Bir de işin içinde bir yetki belgesi varsa TBK m. 44/f. 2’nin temsil yetkisinin kendiliğinden sona ermesi hallerine ilişkin hükmü uygulanır:

“d. Yetki belgesinin geri verilmesi

Temsilciye yetki belgesi verilmişse, yetkinin sona ermesi durumunda temsilci, bu belgeyi temsil olunana geri vermekle veya hâkimin belirleyeceği yere bırakmakla yükümlüdür.

Temsil olunan veya halefleri, temsilcinin belgeyi geri vermesi için gerekeni yapmazlarsa, bundan dolayı iyiniyetli üçüncü kişilerin zararını gidermekle yükümlüdürler.”

Örneğin temsil olunan vefat etti. Temsil yetkisi kendiliğinden sona erdi. Ölen kişinin mirasçıları temsil yetkisini içeren belgeyi geri almak için gerekeni yapmamışlarsa onlar da iyiniyetli üçüncü kişilerin uğradıkları menfi zararı gidermekle yükümlü olurlar.

Bu hüküm ikincil bir hüküm, değil mi? Eğer durum zaten 41/f. 2 ve 42/f. 3 ün kapsamına giriyorsa işlem temsil olunanı bağlar ve bu hüküm uygulanmaz.

TBK m. 44 / f. 2’nin TBK m. 45 yani çifte iyi niyet ihtimalinde de uygulanmayacağı açıktır. Yukarıda zaten söyledik.

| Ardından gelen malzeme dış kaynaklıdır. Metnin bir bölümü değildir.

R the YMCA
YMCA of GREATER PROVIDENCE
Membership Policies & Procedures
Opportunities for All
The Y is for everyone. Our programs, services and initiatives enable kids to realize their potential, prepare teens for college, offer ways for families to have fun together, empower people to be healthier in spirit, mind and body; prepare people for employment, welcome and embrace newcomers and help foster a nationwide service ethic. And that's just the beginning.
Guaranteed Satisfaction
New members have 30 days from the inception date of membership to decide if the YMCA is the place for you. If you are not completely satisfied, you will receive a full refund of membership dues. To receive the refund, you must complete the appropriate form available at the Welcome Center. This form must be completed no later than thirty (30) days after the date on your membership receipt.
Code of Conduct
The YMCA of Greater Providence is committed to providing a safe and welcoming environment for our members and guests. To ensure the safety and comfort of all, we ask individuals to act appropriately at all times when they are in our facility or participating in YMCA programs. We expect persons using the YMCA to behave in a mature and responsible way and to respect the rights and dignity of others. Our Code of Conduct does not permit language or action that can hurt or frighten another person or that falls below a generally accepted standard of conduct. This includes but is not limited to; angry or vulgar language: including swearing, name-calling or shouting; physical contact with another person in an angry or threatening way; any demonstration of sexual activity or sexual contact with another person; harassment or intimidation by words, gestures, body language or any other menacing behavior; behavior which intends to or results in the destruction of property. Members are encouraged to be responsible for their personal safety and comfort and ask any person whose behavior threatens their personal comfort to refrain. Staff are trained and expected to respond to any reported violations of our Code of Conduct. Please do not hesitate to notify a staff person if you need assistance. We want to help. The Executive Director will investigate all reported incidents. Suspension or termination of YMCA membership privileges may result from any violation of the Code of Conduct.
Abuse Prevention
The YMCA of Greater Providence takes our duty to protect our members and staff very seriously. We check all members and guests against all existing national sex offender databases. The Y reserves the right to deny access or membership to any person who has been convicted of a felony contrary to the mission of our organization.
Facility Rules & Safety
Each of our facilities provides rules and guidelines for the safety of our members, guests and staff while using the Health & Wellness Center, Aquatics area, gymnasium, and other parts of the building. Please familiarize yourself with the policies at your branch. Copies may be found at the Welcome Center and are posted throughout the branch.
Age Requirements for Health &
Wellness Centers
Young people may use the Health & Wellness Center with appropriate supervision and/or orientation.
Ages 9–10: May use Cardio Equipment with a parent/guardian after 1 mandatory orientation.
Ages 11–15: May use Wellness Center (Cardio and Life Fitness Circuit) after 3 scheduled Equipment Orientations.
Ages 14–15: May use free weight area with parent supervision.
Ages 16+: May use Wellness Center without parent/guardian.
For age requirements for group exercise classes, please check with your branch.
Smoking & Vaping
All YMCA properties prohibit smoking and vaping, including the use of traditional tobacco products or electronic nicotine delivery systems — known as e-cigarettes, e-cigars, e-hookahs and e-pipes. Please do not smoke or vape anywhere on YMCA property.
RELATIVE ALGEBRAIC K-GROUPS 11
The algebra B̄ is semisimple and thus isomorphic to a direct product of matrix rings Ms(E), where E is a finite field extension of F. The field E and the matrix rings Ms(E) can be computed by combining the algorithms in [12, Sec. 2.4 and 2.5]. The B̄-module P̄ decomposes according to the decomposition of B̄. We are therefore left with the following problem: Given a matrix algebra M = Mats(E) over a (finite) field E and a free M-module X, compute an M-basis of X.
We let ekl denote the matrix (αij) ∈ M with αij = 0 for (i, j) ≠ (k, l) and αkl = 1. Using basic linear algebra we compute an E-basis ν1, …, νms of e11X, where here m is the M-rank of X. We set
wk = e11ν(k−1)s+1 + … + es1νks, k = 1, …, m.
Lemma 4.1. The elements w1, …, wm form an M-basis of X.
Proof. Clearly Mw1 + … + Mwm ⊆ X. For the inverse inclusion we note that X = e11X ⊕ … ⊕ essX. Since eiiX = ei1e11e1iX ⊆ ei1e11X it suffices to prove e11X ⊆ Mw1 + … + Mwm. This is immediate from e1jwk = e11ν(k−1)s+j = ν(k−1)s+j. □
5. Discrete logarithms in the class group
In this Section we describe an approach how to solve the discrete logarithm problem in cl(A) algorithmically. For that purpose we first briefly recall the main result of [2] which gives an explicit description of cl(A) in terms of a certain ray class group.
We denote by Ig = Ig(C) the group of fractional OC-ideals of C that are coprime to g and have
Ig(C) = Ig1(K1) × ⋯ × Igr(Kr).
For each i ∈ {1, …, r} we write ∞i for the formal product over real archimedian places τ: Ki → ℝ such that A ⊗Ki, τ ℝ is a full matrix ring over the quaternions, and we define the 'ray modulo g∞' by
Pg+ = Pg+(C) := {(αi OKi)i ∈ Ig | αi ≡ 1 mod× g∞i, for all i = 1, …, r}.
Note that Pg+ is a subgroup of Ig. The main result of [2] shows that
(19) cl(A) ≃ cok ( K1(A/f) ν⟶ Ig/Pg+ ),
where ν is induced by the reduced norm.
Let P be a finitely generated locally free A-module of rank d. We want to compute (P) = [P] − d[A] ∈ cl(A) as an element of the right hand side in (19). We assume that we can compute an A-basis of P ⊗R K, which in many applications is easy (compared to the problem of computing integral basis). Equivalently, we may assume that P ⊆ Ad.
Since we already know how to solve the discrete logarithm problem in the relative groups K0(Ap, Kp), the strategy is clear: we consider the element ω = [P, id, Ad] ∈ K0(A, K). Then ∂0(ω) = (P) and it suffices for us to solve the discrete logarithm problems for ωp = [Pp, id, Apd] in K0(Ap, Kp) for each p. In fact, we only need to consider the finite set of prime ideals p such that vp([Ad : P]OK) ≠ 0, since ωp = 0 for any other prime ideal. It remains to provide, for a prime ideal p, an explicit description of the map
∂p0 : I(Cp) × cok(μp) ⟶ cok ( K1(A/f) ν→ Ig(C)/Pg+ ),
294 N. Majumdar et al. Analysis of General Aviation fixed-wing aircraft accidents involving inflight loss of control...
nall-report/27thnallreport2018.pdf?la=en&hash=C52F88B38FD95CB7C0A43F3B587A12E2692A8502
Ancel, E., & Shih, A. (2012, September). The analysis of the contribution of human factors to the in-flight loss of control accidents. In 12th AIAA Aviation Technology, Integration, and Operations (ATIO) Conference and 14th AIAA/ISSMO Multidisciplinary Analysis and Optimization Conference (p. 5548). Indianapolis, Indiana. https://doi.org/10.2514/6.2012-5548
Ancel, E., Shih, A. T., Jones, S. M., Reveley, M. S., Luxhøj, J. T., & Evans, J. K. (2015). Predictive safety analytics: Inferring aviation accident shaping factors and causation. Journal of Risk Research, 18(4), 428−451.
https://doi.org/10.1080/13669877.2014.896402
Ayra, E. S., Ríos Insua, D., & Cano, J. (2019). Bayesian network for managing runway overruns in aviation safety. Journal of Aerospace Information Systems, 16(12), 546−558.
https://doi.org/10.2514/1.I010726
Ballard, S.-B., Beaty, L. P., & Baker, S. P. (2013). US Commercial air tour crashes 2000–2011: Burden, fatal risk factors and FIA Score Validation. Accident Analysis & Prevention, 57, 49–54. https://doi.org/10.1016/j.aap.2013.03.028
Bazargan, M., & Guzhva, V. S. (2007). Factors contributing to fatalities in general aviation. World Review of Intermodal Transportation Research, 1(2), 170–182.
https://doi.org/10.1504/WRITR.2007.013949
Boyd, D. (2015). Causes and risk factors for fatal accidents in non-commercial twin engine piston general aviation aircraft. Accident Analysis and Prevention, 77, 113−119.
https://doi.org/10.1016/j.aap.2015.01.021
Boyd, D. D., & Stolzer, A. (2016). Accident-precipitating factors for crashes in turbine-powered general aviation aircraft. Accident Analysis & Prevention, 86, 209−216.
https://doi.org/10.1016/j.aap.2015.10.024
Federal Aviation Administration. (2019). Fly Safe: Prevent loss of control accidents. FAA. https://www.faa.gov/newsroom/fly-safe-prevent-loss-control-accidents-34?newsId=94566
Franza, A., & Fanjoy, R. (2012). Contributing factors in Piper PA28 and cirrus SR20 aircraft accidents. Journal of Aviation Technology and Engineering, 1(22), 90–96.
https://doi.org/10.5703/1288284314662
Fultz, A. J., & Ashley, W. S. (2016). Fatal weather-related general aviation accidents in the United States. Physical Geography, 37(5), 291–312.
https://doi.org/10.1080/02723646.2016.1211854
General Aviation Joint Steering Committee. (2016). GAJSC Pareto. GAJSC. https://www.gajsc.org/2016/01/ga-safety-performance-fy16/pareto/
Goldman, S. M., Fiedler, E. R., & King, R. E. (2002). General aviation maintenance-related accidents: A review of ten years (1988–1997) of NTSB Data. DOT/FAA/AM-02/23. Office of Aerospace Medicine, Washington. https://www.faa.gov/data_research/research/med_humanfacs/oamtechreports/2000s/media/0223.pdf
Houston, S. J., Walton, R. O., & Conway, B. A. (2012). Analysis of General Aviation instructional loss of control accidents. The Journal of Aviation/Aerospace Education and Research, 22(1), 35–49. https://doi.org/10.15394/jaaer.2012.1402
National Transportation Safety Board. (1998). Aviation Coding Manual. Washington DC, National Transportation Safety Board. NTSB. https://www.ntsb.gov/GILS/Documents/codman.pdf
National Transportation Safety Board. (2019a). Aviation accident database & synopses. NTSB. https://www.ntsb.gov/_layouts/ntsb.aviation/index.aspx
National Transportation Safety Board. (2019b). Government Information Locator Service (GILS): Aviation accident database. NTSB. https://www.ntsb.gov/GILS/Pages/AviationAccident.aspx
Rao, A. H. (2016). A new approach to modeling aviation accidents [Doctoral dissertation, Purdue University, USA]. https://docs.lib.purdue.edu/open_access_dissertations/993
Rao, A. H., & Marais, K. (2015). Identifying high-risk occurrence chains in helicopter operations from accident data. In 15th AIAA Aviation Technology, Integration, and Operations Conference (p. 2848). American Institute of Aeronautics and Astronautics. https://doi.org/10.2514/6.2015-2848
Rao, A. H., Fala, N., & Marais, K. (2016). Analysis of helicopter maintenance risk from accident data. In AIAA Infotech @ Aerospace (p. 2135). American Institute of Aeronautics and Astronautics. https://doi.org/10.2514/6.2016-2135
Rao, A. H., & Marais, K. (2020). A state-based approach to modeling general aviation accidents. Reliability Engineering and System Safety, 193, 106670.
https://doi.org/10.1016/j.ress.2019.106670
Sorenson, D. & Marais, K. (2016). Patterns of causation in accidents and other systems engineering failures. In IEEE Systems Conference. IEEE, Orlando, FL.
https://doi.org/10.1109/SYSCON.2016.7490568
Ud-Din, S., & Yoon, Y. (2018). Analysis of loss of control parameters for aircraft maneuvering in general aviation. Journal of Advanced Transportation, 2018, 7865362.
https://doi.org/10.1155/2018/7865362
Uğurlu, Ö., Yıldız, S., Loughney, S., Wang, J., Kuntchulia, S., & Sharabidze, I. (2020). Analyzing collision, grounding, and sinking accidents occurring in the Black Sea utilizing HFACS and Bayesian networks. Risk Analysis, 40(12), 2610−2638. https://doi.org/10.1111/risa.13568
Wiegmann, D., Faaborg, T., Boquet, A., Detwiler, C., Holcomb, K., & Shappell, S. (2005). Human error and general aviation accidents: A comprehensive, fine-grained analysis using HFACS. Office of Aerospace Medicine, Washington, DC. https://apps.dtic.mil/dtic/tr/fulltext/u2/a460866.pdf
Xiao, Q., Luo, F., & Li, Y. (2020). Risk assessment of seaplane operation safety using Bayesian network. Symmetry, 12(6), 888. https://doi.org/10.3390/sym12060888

Temsilcinin Kendi Kendisiyle İşlem Yapması

Satıcı TO arabasını 300.000 liraya satması için T’ye temsil yetkisi verir. Bizzat T arabayı satın almak ister. Satım sözleşmesinde TO adına ve hesabına işlem yaparken alıcı tarafta da bizzat kendi adına işlem yapabilir mi?

Eğer temsil yetkisi verilirken temsilciye bu konuda açıkça yetki verilmişse ya da işlemin diğer tarafında temsilcinin bulunması TO’ya herhangi bir zarar vermiyorsa o zaman bu sorunun yanıtı evettir.

Temsilcinin Akdin Karşı Tarafını da Temsil Etmesi

Satıcı TO 1975 model X marka arabasını 300.000 liraya satması için T’ye temsil yetkisi verir. Alıcı A da T’ye 1975 model X marka bir araba bulursa 300.000 liraya kadar satın alması için yetki verir.

Satım sözleşmesinde T bir taraftan satıcı S’yi bir taraftan da alıcı A’yı temsil edebilir mi? Evet yeter ki ya kendisine bu konuda her iki tarafça da açıkça yetki verilmiş olsun ya da işlem S ve A bakımından herhangi bir zarar meydana getirmesin.